I don’t mean trouble, please don’t put me down or get upset
I am not pleadin’ 
or sayin’, “I can’t forget”
I do not walk the floor bowed down an’ bent, but yet
Mama, you been on my mind

However we play with them, the words express the mixed up feelings that we can all get at the end of a love affair, where the narrow thoughts are eating us up, but we are trying to deny it is happening.   We desperately want to get out of conventional angst (that was very much the thinking of the 1960s – we don’t have to think like our forefathers) – but he knows that this is not really true – he’s just “pretending not that I don’t know”.

And the ending is so powerful that it takes us several hearings of the song to get this right…

I’d just be curious to know if you can see yourself as clear
As someone who has had you on his mind

Can you see yourself as clearly as I can see you?  Now, there’s a thought and a half.  Utterly simple, utterly complex.

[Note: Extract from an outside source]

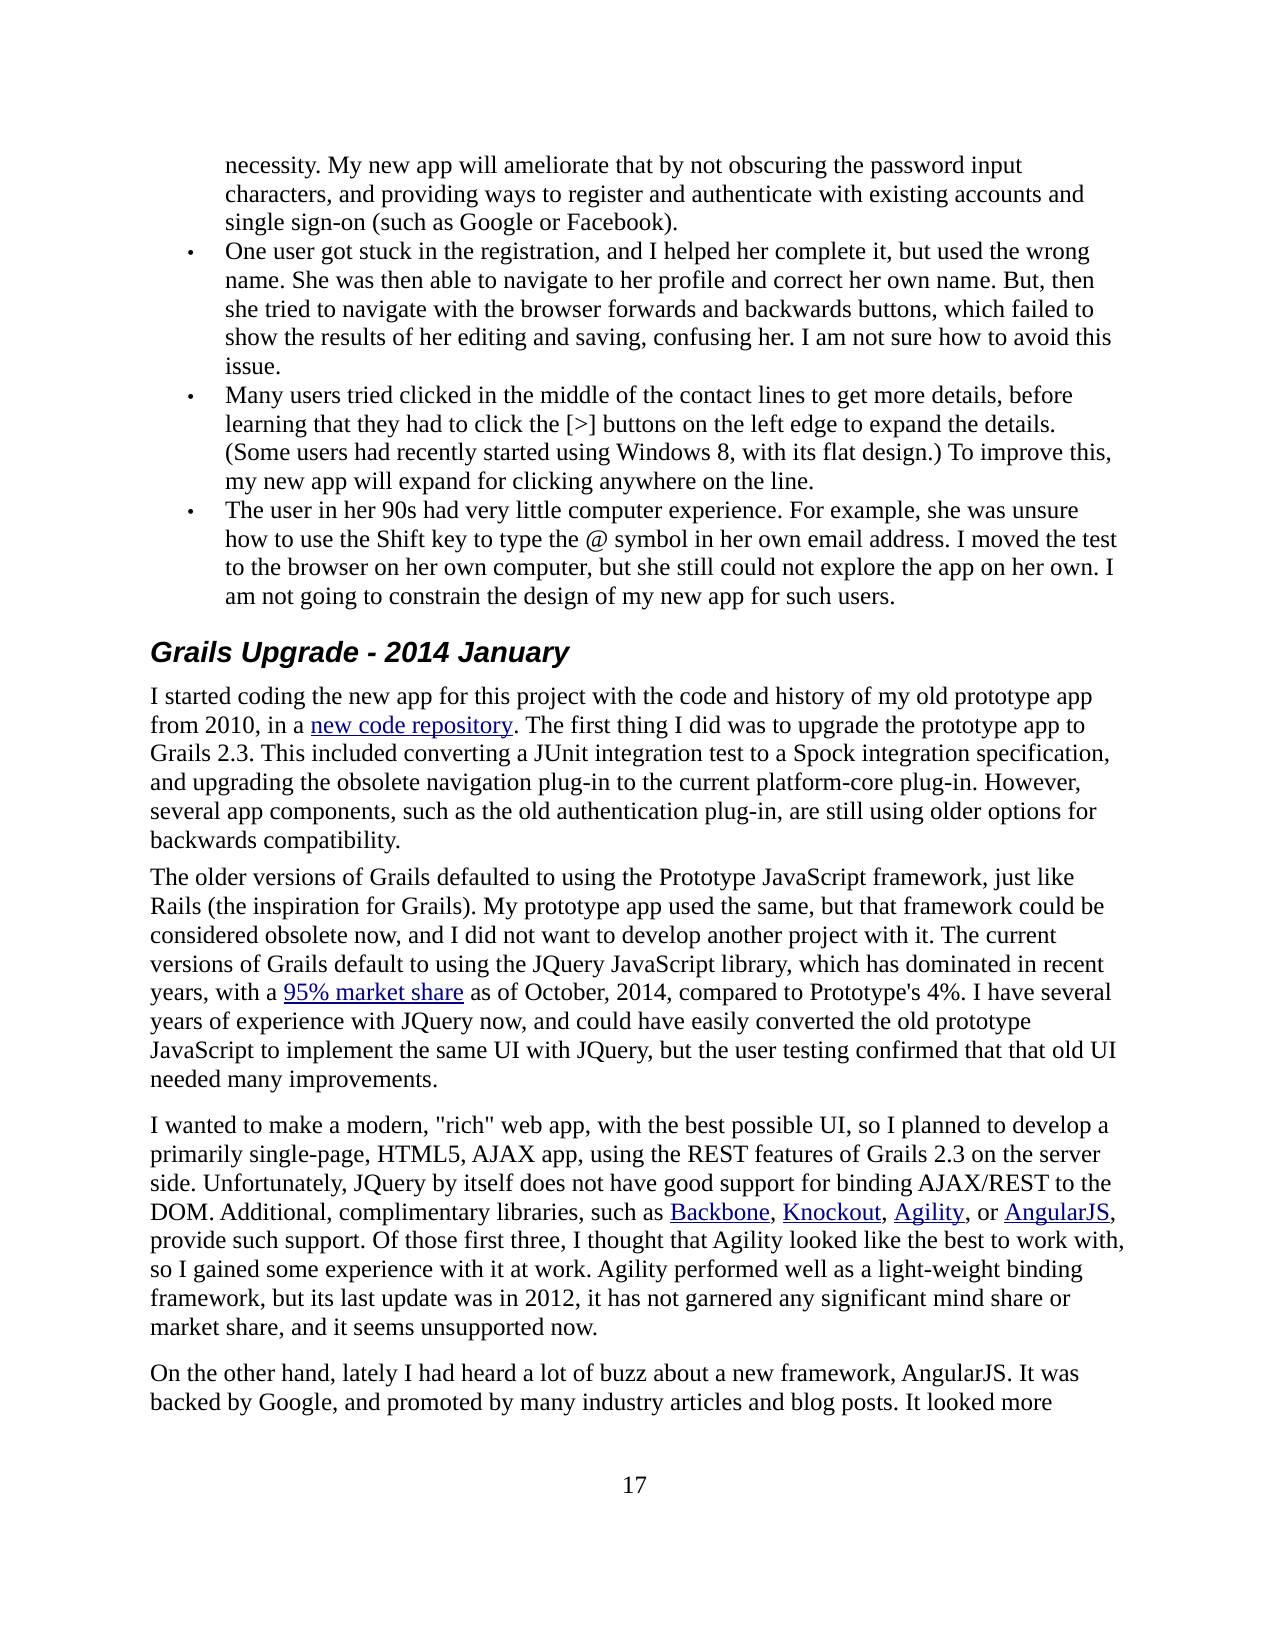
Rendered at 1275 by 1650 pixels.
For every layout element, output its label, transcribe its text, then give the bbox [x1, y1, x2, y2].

What we have here is a piece in which the music follows the words, but the words endlessly tumble over an the music is trying to catch up, until by the end the words follow the music.  Words can get extended in different versions as in the final verse in the second line suddenly the “I” in “I won’t be near” is curiously given an extra beat and a half in some versions – but not others.

Of course this works in the early recordings because it is Dylan on his own – you can’t so easily do this with a rock band, or even if singing a duet.  And so as time has gone by the song has become fixed into set rhythms, although Dylan’s own performance with Joan Baez retains some of the rhythmic oddities, but in the end it loses all the subtleties.  If you want this song as it was intended you have to have a solo version.

And maybe it is because the song can exist in so many different versions that we never had a version of it on the early albums.  Certainly the song was intended to perhaps for Times They Are a Changing or Another Side of Bob Dylan but came out on neither, and we had to wait for the live versions, and the Bootleg series.

So this is a song whose rhythm we can’t hold down, and indeed nor can we with the chords – version after version of the song has been recorded with different chords, and of course different feelings.

And maybe this is the mark of a great, great song – because it can be reinvented so many, many times.  Contrast the Buckley version above (if you dare) with Rod Stewart’s version on the “Reason to Believe” album, which works in a Rod Stewart sort of way, but utterly, utterly fails with the twiddly instrumental cover for the pauses that some idiot somewhere decided to put in.  They mean nothing, have no relation to the song, and destroy what could have been an entertaining version of the piece.

But the fact that you can have so many different versions shows what a song this is.

So magnificent is this song that you don’t need to know the origins of the lyrics, but for completeness, let’s record the fact that it is the breakup with his girlfriend Suze Rotolo (or at least that is what the commentators say) that led to the song.  But the notion of Oliver Trager which suggests this is a “straightforward love song of separation and yearning” is to miss the point.  That is the start, but not the end.

People who suffer romantic breakups as Dylan had done react in different ways – and often different ways at different times.  Some are devastated, some remain in a very depressed or even desperate state for months or years.  But Bob, it seems, after writing that piece could pick himself up and just move on.  It must also have been a warning note to any other woman, and indeed the family of any such woman, with whom he had a relationship!